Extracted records
######

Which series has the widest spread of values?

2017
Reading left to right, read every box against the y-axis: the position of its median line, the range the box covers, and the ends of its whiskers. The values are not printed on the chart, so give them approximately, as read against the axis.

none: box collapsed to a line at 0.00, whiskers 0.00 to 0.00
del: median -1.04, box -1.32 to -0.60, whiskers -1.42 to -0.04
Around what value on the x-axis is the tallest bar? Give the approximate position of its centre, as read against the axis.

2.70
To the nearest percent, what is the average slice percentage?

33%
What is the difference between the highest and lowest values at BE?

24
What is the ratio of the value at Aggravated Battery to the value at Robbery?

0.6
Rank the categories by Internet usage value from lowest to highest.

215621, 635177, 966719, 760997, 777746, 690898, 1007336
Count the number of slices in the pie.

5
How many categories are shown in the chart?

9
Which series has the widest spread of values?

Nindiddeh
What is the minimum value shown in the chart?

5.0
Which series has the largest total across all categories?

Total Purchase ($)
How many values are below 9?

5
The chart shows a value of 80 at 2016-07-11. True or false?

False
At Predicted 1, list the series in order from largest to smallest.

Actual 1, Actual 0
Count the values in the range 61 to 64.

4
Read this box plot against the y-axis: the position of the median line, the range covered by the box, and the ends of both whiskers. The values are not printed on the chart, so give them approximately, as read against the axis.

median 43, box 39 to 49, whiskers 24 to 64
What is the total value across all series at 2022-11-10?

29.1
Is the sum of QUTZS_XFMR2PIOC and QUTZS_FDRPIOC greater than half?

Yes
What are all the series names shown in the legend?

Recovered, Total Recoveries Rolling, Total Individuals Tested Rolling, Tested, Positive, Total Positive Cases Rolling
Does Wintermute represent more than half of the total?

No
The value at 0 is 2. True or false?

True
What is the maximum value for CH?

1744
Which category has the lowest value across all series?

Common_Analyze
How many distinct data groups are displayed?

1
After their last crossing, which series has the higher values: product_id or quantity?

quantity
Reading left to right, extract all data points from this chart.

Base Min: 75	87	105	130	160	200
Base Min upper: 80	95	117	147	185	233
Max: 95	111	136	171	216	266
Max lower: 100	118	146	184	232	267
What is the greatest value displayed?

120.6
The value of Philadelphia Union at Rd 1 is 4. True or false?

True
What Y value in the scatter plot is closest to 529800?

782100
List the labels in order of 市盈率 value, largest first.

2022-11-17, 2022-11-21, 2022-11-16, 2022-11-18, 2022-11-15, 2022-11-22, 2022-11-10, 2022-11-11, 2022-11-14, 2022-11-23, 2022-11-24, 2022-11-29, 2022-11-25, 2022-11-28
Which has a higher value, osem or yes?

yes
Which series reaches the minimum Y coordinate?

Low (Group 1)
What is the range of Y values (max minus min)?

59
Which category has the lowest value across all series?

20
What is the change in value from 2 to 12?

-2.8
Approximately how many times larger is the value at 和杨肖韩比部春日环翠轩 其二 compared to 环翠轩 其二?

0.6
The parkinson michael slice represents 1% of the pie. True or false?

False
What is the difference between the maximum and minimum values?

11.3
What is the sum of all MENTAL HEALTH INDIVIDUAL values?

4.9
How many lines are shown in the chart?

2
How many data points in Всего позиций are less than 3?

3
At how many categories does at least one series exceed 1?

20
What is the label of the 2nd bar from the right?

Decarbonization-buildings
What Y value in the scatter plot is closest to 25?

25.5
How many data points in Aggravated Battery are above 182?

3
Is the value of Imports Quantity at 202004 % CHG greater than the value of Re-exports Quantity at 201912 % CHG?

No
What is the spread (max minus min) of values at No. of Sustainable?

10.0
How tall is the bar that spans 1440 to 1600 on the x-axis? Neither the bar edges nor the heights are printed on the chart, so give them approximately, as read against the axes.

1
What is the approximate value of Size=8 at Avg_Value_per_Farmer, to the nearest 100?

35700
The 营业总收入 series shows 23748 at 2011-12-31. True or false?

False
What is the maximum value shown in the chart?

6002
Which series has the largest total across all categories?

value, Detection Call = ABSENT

######

# Assignment
Repeat all of the records above word for word, keeping every line unchanged.

# Output for this task
Which series has the widest spread of values?

2017
Reading left to right, read every box against the y-axis: the position of its median line, the range the box covers, and the ends of its whiskers. The values are not printed on the chart, so give them approximately, as read against the axis.

none: box collapsed to a line at 0.00, whiskers 0.00 to 0.00
del: median -1.04, box -1.32 to -0.60, whiskers -1.42 to -0.04
Around what value on the x-axis is the tallest bar? Give the approximate position of its centre, as read against the axis.

2.70
To the nearest percent, what is the average slice percentage?

33%
What is the difference between the highest and lowest values at BE?

24
What is the ratio of the value at Aggravated Battery to the value at Robbery?

0.6
Rank the categories by Internet usage value from lowest to highest.

215621, 635177, 966719, 760997, 777746, 690898, 1007336
Count the number of slices in the pie.

5
How many categories are shown in the chart?

9
Which series has the widest spread of values?

Nindiddeh
What is the minimum value shown in the chart?

5.0
Which series has the largest total across all categories?

Total Purchase ($)
How many values are below 9?

5
The chart shows a value of 80 at 2016-07-11. True or false?

False
At Predicted 1, list the series in order from largest to smallest.

Actual 1, Actual 0
Count the values in the range 61 to 64.

4
Read this box plot against the y-axis: the position of the median line, the range covered by the box, and the ends of both whiskers. The values are not printed on the chart, so give them approximately, as read against the axis.

median 43, box 39 to 49, whiskers 24 to 64
What is the total value across all series at 2022-11-10?

29.1
Is the sum of QUTZS_XFMR2PIOC and QUTZS_FDRPIOC greater than half?

Yes
What are all the series names shown in the legend?

Recovered, Total Recoveries Rolling, Total Individuals Tested Rolling, Tested, Positive, Total Positive Cases Rolling
Does Wintermute represent more than half of the total?

No
The value at 0 is 2. True or false?

True
What is the maximum value for CH?

1744
Which category has the lowest value across all series?

Common_Analyze
How many distinct data groups are displayed?

1
After their last crossing, which series has the higher values: product_id or quantity?

quantity
Reading left to right, extract all data points from this chart.

Base Min: 75	87	105	130	160	200
Base Min upper: 80	95	117	147	185	233
Max: 95	111	136	171	216	266
Max lower: 100	118	146	184	232	267
What is the greatest value displayed?

120.6
The value of Philadelphia Union at Rd 1 is 4. True or false?

True
What Y value in the scatter plot is closest to 529800?

782100
List the labels in order of 市盈率 value, largest first.

2022-11-17, 2022-11-21, 2022-11-16, 2022-11-18, 2022-11-15, 2022-11-22, 2022-11-10, 2022-11-11, 2022-11-14, 2022-11-23, 2022-11-24, 2022-11-29, 2022-11-25, 2022-11-28
Which has a higher value, osem or yes?

yes
Which series reaches the minimum Y coordinate?

Low (Group 1)
What is the range of Y values (max minus min)?

59
Which category has the lowest value across all series?

20
What is the change in value from 2 to 12?

-2.8
Approximately how many times larger is the value at 和杨肖韩比部春日环翠轩 其二 compared to 环翠轩 其二?

0.6
The parkinson michael slice represents 1% of the pie. True or false?

False
What is the difference between the maximum and minimum values?

11.3
What is the sum of all MENTAL HEALTH INDIVIDUAL values?

4.9
How many lines are shown in the chart?

2
How many data points in Всего позиций are less than 3?

3
At how many categories does at least one series exceed 1?

20
What is the label of the 2nd bar from the right?

Decarbonization-buildings
What Y value in the scatter plot is closest to 25?

25.5
How many data points in Aggravated Battery are above 182?

3
Is the value of Imports Quantity at 202004 % CHG greater than the value of Re-exports Quantity at 201912 % CHG?

No
What is the spread (max minus min) of values at No. of Sustainable?

10.0
How tall is the bar that spans 1440 to 1600 on the x-axis? Neither the bar edges nor the heights are printed on the chart, so give them approximately, as read against the axes.

1
What is the approximate value of Size=8 at Avg_Value_per_Farmer, to the nearest 100?

35700
The 营业总收入 series shows 23748 at 2011-12-31. True or false?

False
What is the maximum value shown in the chart?

6002
Which series has the largest total across all categories?

value, Detection Call = ABSENT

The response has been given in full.